Tujuan Tugas 1:
Ubah baris data di bawah menjadi tabel Markdown berkolom No dan Isi, mulai dari baris yang memuat "Return every road" sampai baris yang memuat "road 6 (residential): [(18,282),(149,372)]". Lewati baris kosong.

Teks Ditampilkan:
━━━━━━
Oleh: Muhammad Makmun Rasyid
Iman yang menumbuhkan ketakwaan akan melahirkan seseorang untuk selalu berkata benar (Qs. Al-Ahzâb [33]: 70-71). Ketiganya pun ditambah dengan tidak bolehnya beprsangka buruk dan mencari-cari kesalahan orang lain (Qs. Al-Hujurât [49]: 12) hanya untuk mempertahankan tahta dunia yang bersifat sementara. Pesan-pesan penting Al-Qur’an itu, akhir-akhir ini sedang redup dan dikalahkan egoisme dan kesombongan pribadi. Mencari kebenaran pun bagaikan mencari jarum di tengah-tengah lumpur hitam. Kebenaran yang dibalut oleh hoak-hoak dan berita yang tidak bisa dipertanggungjawabkan teks dan substansinya. Diperparah, masyarakat menikmatinya tanpa sikap “tabayyun” dan pikiran yang rasional.
Era industrialisasi dan teknologi, di samping memudahkan masyarakat melihat objek dari jendela mana saja yang ia sukai, namun kemudahan itu memiliki sifat negatifnya, daya kritis dan skeptis cenderung melemah. Setiap hari dibombandir berita-berita dan tidak semuanya (dalam hari itu juga) bisa langsung di kroscek. “It’s a nightmare to critically evaluate all of it,” ungkap David Rapp, Psikolog asal Universitas Northwestern Amerika Serikat. Faktnya, manusia cenderung tak mampu membendung asupan pertama yang didengarnya, dilihatnya dan ditangkapnya. Ketika kritis dan skeptis hilang, maka kepercayaan “membabi buta” tampil dominan.
Al-Qur’an mendokumentasikan kisah seseorang yang tak menjaga lisannya, yang dibungkus oleh ke-“aku”-an tinggi. “Berkata (Fir’aun), Akulah tuhanmu yang paling tinggi” (Qs. Al-Nâzi’at [79]: 24). Dalam Islam, ada sembilang lubang yang harus dijaga manusia, yaitu: dua lubang telinga, dua lubang mata, dua lubang hidung, satu lubang mulut, satu lubang “dubur” dan satu lubang “qubul”. Semakin besar lubang, berpotensi untuk melahirkan hal-hal negatif. Maka tutuplah rapat-rapat dan bungkuslah sebaik-baiknya atau jagalah ia agar tidak menciptakan hal negatif. Mulut pun demikian, lubang terbesar yang di dalamnya ada lidah tak bertulang, namun berpotensi menciptakan keributan dan perkelahian, bahkan sumber hoak.
Sayyidina Imam Ali bin Abi Thalib menuntun agar umat Nabi Muhammad selalu menjaga lidahnya, “Seseorang mati karena tersandung lidahnya. Dan seseorang tidak mati karena tersandung kakinya. Tersandung mulutnya akan menambah (pening) kepalanya. Sedang tersandung kakinya akan sembuh perlahan.”
━━━━━━
Tujuan Tugas 2:
Lanjutkan teks tentang menjaga lisan di tengah maraknya hoaks di atas, mulai setelah kalimat terakhirnya.

Data Diolah:
━━━━━━
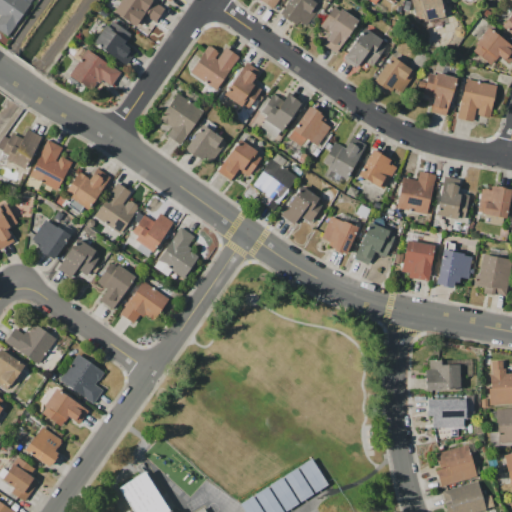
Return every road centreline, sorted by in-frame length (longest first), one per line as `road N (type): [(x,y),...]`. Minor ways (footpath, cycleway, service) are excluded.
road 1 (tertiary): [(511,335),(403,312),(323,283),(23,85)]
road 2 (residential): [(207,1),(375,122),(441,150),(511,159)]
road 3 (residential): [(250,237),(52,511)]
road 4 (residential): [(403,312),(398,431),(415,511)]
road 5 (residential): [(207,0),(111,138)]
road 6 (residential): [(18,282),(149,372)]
━━━━━━
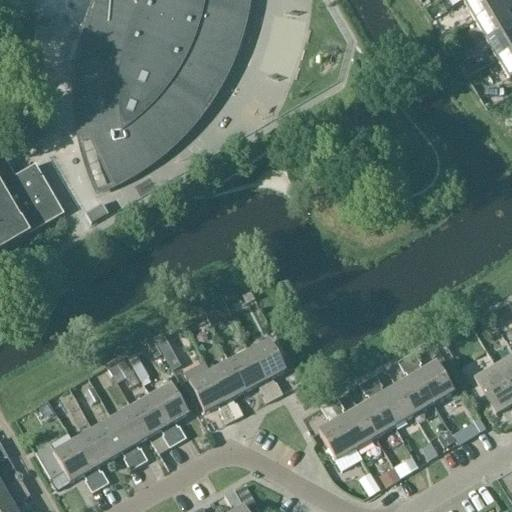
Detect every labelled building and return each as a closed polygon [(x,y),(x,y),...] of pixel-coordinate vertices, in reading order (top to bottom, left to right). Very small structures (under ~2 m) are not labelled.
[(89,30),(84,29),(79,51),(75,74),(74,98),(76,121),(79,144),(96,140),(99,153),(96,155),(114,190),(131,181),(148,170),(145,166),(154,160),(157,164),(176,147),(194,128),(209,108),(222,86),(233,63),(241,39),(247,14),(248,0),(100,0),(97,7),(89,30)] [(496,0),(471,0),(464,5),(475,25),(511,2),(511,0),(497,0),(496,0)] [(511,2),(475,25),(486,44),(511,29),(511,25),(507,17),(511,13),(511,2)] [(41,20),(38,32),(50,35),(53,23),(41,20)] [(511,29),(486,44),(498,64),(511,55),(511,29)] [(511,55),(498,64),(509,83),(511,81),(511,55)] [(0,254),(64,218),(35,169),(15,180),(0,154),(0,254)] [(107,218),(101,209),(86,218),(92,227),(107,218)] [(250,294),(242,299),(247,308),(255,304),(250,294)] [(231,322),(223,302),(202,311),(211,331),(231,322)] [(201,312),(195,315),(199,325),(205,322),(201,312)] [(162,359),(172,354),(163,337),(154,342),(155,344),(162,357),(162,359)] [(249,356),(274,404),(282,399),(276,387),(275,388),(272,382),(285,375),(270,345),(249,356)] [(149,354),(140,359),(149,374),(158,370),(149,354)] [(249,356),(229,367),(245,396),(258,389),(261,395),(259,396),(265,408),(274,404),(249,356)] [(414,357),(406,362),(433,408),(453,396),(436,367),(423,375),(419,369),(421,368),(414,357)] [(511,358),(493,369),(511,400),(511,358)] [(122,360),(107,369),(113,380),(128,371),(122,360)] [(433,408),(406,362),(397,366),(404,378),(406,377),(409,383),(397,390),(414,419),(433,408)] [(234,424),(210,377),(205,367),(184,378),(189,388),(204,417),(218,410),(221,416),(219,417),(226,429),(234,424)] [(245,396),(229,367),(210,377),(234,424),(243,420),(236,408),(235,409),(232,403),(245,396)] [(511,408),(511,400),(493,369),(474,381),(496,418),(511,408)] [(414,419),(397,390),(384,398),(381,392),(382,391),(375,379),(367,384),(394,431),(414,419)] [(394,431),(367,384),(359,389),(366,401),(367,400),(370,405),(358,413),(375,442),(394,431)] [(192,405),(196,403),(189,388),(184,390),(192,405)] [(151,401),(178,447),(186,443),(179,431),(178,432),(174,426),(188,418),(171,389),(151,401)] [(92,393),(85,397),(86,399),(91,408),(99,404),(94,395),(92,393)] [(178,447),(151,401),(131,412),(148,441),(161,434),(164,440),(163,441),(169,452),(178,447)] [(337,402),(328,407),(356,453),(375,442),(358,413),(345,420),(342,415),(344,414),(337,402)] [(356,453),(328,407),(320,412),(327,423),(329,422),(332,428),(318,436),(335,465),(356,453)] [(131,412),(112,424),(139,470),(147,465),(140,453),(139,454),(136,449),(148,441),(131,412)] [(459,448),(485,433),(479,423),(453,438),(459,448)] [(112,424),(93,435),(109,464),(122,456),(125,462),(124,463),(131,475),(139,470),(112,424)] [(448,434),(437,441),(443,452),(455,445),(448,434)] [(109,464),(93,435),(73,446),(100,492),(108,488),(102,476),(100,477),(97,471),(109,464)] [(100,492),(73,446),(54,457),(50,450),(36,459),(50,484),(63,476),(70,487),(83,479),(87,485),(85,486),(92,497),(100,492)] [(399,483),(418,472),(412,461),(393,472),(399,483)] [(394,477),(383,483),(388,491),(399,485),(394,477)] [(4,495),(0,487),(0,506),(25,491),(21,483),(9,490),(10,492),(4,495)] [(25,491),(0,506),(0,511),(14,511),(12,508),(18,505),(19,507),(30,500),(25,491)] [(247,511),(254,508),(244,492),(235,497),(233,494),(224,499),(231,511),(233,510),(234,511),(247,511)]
━━━━━━
Jawaban Tugas 1:
| No | Isi |
|---|---|
| 1 | Return every road centreline, sorted by in-frame length (longest first), one per line as `road N (type): [(x,y),...]`. Minor ways (footpath, cycleway, service) are excluded. |
| 2 | road 1 (tertiary): [(511,335),(403,312),(323,283),(23,85)] |
| 3 | road 2 (residential): [(207,1),(375,122),(441,150),(511,159)] |
| 4 | road 3 (residential): [(250,237),(52,511)] |
| 5 | road 4 (residential): [(403,312),(398,431),(415,511)] |
| 6 | road 5 (residential): [(207,0),(111,138)] |
| 7 | road 6 (residential): [(18,282),(149,372)] |

Jawaban Tugas 2:
Ramadan, setidaknya mengajarkan empat pelajaran untuk menahkodai kehidupan yang penuh “keruwetan” ini. Ramadan yang dengan puasa kita dilatih untuk tidak sembarangan mengkonsumsi, bahkan yang halal dan baik sekalipun, tidak diperbolehkan di siang hari. Malam harinya pun, tidak serta membalas dendam dan menuruti hawa nafsu yang seharian dikekang. Disini manusia memiliki potensi mengendalikan hawa nafsunya dan menempatkan nafsu pada hal-hal positif.
Pertama, ucapannya bagaikan makanan pokok. Tidak semua yang diketahui harus diungkapkan dan tidak semua pertanyaan harus dijawab. Ia memilih dan memilah apa yang akan dibicarakan dan kepada siapa ia mengungkapkannya. Berbicaralah sesuai kadar lawan bicara. Seseorang yang tidak mampu menyesuaikan dan melihat kadar “mukhatab” ia akan terjerembab dalam jurang.
Kedua, mengevaluasi dan skeptis terhadap informasi yang beredar. Problematika masyarakat Indonesia adalah menelan mentah-mentah informasi yang beredar. Diperparah dengan tingkat kepercayaan yang tinggi kepada pemberi informasi maka kerap informasi sakralitasnya menyamai posisi teks kitab suci. Bahkan tak jarang, orang yang dijadikan tempat menimba ilmu tergelincir ke dalam ruang hoax dibela mati-matian. Ia pun sedang tergelincir namun tak merasakannya. Ia santai-santai saja dan menganggap itu benar adanya. Sejatinya, informasi dari siapapun (kecuali Nabi dan utusan-Nya) harus diuji validitasnya.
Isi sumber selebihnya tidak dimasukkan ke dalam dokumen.